OpenAI releases open-weight reasoning models that can run on laptops
What's the story
OpenAI has unveiled two new open-weight AI reasoning models, the gpt-oss-120b and gpt-oss-20b. The company describes these models as "state-of-the-art" based on several benchmarks for open models. The release is a major step for OpenAI, as it's the first time since GPT-2 (released in 2019) that they are launching an 'open' language model.
Model specifications
gpt-oss-20b can work on a consumer laptop with 16GB RAM
The newly launched models come in two variants: the more powerful gpt-oss-120b, which can be run on a single NVIDIA GPU, and the lighter gpt-oss-20b that can work on a consumer laptop with 16GB RAM. This flexibility makes them accessible to a wider range of developers and users.
Connectivity potential
New models can link to cloud AI for complex queries
OpenAI has revealed that its open models have the capability to send complex queries to AI models in the cloud. This means if an open model can't perform a specific task, like image processing, developers can link it with one of OpenAI's more advanced closed models. This feature greatly enhances the usability and versatility of these new models.
Strategic change
Competing with Chinese AI labs
Despite having open-sourced AI models in its early days, OpenAI has mostly followed a proprietary, closed-source development strategy. However, CEO Sam Altman admitted in January that the company has been "on the wrong side of history" by not open-sourcing its technologies. The move to launch these new models is part of a broader strategy to compete with Chinese AI labs such as DeepSeek and Alibaba's Qwen.
Model performance
OpenAI's new models outperformed other open-weight models on several benchmarks
OpenAI has claimed that its open models outperform other open-weight AI models on various benchmarks. On Codeforces, a competitive coding test, gpt-oss-120b and gpt-oss-20b scored 2,622 and 2,516, respectively, beating DeepSeek's R1 but falling short of o3 and o4-mini. In Humanity's Last Exam, a challenging test of crowd-sourced questions across subjects, they scored 19% and 17.3% respectively.
Hallucination issue
Higher hallucination rates than o3 and o4-mini
It's worth noting that OpenAI's open models have a higher hallucination rate than its latest AI reasoning models, o3 and o4-mini. On PersonQA, an in-house benchmark for measuring a model's knowledge about people, gpt-oss-120b and gpt-oss-20b hallucinated 49% and 53% of the time, respectively. This is more than three times the hallucination rate of OpenAI's o1 model (16%) and higher than its o4-mini model (36%).
Training process
How were the new open-weight models trained?

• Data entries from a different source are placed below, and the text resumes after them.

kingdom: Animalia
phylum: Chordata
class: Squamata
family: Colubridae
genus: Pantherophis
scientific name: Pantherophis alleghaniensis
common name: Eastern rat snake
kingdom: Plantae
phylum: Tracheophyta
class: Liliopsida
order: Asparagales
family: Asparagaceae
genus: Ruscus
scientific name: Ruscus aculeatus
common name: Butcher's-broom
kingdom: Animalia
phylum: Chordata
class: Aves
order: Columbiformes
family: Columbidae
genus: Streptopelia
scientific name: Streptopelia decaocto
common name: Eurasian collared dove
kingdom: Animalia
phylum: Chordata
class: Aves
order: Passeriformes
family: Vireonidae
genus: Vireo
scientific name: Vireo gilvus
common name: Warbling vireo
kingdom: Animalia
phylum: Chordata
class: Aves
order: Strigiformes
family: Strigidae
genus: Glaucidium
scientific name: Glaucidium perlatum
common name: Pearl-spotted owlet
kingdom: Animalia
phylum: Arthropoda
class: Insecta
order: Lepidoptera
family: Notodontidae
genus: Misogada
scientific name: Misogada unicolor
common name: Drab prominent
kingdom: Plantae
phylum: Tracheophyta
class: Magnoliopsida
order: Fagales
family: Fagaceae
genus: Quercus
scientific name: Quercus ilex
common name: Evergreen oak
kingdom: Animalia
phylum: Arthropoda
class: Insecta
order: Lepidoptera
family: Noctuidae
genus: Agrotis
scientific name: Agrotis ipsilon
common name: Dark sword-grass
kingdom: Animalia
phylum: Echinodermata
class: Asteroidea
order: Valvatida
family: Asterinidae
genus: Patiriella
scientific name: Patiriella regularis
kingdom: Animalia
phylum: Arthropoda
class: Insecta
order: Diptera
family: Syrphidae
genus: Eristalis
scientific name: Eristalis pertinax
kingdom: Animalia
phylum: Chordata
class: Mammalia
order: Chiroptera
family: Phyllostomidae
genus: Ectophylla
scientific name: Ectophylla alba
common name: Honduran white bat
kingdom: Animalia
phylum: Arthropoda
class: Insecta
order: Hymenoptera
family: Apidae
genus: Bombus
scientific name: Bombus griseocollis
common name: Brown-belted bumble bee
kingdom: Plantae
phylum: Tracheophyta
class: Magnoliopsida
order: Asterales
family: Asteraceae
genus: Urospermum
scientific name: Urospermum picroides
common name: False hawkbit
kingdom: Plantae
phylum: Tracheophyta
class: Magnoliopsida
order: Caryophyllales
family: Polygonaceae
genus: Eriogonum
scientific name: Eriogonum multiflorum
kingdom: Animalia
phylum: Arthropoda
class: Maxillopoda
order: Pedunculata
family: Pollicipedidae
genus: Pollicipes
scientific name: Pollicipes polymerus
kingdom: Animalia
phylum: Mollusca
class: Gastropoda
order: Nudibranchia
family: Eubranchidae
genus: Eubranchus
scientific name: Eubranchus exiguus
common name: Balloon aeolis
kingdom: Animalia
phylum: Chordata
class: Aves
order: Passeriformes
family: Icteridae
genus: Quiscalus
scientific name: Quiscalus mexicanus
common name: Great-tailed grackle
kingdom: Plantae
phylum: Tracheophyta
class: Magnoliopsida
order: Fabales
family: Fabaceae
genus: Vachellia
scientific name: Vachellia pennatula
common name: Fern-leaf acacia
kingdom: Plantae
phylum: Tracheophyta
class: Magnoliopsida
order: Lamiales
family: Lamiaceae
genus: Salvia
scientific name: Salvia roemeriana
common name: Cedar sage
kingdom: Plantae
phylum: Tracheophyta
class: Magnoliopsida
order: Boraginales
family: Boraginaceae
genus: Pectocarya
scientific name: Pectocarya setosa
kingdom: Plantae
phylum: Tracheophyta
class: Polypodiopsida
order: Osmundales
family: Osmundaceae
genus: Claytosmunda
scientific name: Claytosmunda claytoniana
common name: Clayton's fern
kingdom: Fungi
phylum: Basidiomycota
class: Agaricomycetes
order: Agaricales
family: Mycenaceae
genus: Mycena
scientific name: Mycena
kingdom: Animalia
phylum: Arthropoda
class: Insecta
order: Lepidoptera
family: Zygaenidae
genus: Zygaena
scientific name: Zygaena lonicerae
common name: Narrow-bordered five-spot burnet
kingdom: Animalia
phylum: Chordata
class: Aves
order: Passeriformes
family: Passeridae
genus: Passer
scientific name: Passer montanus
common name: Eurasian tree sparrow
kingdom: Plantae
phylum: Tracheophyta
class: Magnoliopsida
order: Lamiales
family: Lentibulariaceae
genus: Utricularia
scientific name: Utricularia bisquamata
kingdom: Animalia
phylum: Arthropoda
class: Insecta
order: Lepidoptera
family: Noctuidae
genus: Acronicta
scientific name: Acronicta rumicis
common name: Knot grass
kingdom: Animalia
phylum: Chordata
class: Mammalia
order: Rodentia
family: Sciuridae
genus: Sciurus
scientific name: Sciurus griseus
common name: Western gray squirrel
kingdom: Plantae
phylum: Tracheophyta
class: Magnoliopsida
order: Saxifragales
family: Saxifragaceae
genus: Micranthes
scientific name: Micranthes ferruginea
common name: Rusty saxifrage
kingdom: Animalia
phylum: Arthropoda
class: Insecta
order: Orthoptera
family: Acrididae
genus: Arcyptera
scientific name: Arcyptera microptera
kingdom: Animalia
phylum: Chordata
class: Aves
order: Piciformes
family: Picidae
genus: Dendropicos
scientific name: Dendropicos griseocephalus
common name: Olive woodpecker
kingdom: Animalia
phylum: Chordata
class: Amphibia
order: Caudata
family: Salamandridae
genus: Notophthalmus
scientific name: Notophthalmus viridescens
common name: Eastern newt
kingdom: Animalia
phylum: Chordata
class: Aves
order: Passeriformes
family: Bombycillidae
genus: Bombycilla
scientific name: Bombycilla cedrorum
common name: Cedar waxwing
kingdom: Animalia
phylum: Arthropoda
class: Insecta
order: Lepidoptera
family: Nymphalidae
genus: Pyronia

OpenAI has said that its open models were trained using similar processes as its proprietary ones. Each model uses mixture-of-experts (MoE) to activate fewer parameters for any given question, making it run more efficiently. The company also says that its open model was trained using high-compute reinforcement learning (RL), a post-training process to teach AI models right from wrong in simulated environments using large clusters of NVIDIA GPUs.